I know, right? Who knew???
I’ve been dealing firmly with mast cell activation & histamine reactivity, by keeping everything I eat super fresh, freezing it in portions immediately, reheating in the microwave (which tastes a lot better than cooking it in the microwave in the first place), and keeping the dishes & utensils squeaky clean.
After doing this for awhile, it turns out I can eat brassicas again (cauliflower and broccoli, 2 of my favorite veg) without my thyroid flipping me the bird as it passes out.
I feel profoundly rewarded.
Competing needs: no brassicas; lots of winter veg.
Layered needs: calm down the mast cell activity & histamine responses, and my immune system is perfectly happy to take brassicas on board without trashing my thyroid in response!
Also, I was gaining weight rapidly around the time this kitchen-magician showed up; since my diet was so limited at the time (homemade parsley buns, homemade blueberry buns, farm-frozen chicken, and sprouted lentils, with only olive oil & salt for flavoring) it was very easy to do a calorie accounting.
It turned out I was in hardcore starvation mode, getting only 700-1000 kcals/day. That’s not enough. It kicked my cortisol into high gear, which is overdriven anyway due to pain & dysautonomia, and manufactured excess adipose tissue from (apparently) thin air & bad grace.

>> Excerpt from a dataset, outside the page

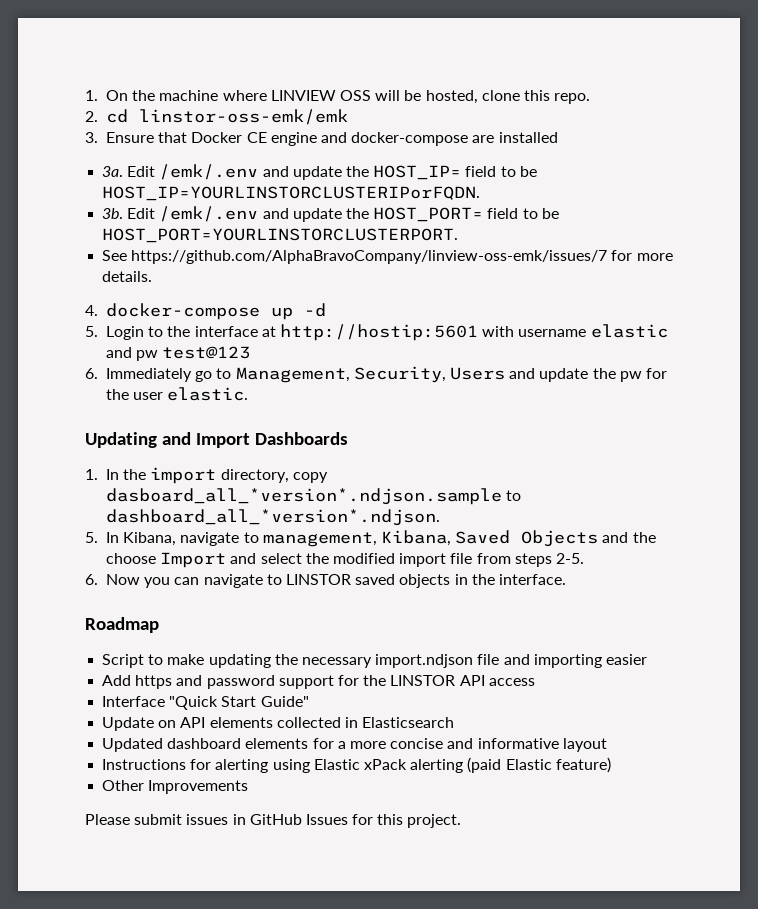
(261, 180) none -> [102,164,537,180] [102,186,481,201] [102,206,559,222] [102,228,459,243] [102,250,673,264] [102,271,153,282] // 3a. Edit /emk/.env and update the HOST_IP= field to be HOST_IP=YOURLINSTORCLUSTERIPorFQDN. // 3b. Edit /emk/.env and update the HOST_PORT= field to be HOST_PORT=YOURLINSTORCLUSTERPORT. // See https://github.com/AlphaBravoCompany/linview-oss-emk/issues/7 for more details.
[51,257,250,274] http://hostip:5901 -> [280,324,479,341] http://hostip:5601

I’ve roughly doubled that calorie intake; with my kitchen-wizard’s help, I’m getting loads more veg, too, which for me are a sort of cure-all — whatever is wrong with me, it eases up if I get more veg.
Keep in mind that *any* consequence of starvation is unhealthy. Losing 80 pounds to starvation is even more horrifying than gaining them. It hurts less, but it’s more dangerous to kidneys and system function.
It’s a peculiarity of our modern sensibilities that gaining weight due to starvation is absolutely invisible, because being fat is considered so repellent (the word “gross” translates as “fat” — that’s a strong linguistic clue), that shaming & blaming is the default response, even — especially — by physicians who should know better than to disbelieve, shut down, and further humiliate their starving patients.
This obviously needs to change.
My clothes fit more naturally and my feet & legs hurt noticeably less 3 weeks on. So, that’s much better!
Competing needs: more nourishment; fewer calories & more activity, I’m told.
Layered needs: adequate calories, so my cortisol can stop screaming about starvation and let my body work better!
There will probably be a lot more about the details — why are all my veg heavily processed or overcooked? What’s the recipe for those buns? How many diagnoses am I working around, anyway? How do you get onions in when you can’t go near them raw? — but that is, as it were, food for future posts. There’s a lot more info in this topic. It’s possible there are a few books in it.